──────── Exercise data ────────

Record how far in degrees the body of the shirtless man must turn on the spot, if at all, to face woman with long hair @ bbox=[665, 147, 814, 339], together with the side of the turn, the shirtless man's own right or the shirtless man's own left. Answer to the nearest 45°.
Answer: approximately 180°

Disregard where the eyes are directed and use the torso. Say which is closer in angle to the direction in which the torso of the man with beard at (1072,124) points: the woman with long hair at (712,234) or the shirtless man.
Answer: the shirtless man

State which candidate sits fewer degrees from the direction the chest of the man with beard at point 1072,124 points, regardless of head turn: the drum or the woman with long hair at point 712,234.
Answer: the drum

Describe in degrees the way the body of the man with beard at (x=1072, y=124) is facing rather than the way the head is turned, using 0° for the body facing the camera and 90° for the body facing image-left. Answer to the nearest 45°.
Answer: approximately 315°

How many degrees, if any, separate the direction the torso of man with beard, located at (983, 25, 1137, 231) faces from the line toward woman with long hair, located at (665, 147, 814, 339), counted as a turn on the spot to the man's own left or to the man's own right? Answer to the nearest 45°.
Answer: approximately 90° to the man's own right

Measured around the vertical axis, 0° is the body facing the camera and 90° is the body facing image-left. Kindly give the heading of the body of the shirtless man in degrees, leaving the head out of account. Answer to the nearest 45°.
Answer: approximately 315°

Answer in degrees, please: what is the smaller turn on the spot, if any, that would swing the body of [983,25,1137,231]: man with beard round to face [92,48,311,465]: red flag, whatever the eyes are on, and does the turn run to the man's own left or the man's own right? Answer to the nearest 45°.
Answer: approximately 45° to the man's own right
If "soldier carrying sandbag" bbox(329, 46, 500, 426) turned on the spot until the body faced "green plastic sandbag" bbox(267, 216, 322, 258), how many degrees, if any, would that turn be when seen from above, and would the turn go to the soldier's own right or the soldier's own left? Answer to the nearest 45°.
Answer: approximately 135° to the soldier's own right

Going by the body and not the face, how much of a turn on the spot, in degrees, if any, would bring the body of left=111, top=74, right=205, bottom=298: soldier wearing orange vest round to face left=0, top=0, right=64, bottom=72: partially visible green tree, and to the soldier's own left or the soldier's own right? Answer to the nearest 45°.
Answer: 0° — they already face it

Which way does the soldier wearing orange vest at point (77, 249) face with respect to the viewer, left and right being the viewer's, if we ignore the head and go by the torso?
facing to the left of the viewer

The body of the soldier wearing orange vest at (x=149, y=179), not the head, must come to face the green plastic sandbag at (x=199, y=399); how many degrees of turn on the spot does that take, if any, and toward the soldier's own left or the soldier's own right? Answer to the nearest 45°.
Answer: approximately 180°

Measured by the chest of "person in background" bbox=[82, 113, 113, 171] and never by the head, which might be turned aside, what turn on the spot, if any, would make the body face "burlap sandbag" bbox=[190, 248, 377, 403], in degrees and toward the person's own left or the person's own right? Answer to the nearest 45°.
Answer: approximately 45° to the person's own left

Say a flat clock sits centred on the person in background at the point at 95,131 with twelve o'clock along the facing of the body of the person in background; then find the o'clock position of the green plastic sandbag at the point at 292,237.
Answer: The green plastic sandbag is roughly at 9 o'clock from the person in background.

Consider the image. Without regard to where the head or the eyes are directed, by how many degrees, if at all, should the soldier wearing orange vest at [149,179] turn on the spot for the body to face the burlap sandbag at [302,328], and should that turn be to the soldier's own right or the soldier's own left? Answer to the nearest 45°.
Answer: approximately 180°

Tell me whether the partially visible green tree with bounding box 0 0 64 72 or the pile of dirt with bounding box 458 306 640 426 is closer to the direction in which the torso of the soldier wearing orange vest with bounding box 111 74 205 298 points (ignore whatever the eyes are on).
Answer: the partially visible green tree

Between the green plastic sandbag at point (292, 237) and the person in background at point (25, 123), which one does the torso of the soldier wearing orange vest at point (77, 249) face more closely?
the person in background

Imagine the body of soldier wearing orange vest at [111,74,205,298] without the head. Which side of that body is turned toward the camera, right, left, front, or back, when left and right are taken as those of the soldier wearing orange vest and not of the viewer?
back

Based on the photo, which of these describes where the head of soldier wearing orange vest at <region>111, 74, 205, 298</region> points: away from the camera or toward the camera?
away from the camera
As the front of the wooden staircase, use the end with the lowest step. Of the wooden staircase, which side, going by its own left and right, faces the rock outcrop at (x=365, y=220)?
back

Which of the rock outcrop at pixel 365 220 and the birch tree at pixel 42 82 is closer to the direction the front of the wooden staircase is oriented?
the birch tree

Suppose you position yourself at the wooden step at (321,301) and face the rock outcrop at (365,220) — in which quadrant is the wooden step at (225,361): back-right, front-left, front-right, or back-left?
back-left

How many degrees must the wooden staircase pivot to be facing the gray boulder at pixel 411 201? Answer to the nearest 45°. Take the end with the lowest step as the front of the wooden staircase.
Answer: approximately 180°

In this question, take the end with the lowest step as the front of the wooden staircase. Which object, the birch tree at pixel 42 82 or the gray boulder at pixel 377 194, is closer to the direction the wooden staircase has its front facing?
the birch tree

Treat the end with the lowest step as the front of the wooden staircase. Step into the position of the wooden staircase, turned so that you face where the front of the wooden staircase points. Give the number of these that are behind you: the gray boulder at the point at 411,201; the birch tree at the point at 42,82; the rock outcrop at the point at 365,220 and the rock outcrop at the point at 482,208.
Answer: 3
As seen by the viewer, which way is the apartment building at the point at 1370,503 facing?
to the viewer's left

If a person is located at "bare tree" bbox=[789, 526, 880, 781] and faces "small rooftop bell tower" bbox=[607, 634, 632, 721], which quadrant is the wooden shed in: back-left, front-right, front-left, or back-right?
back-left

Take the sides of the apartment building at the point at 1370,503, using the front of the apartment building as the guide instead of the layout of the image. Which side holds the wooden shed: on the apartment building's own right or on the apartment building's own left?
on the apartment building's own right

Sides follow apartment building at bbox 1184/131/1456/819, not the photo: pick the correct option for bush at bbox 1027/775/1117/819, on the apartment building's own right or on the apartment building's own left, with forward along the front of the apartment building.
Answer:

────────

* **Exercise goal**:
Copy the items above as a numbered list, from the line containing "Tell me whether" through the line containing "Answer: the partially visible green tree", both included. Leave out any blank lines.

* **Solution for this problem**:
1. Tell me whether the partially visible green tree with bounding box 0 0 64 72 or the pile of dirt with bounding box 458 306 640 426 is closer to the direction in which the torso of the soldier wearing orange vest with bounding box 111 74 205 298 points (ignore whatever the eyes are on).
2. Answer: the partially visible green tree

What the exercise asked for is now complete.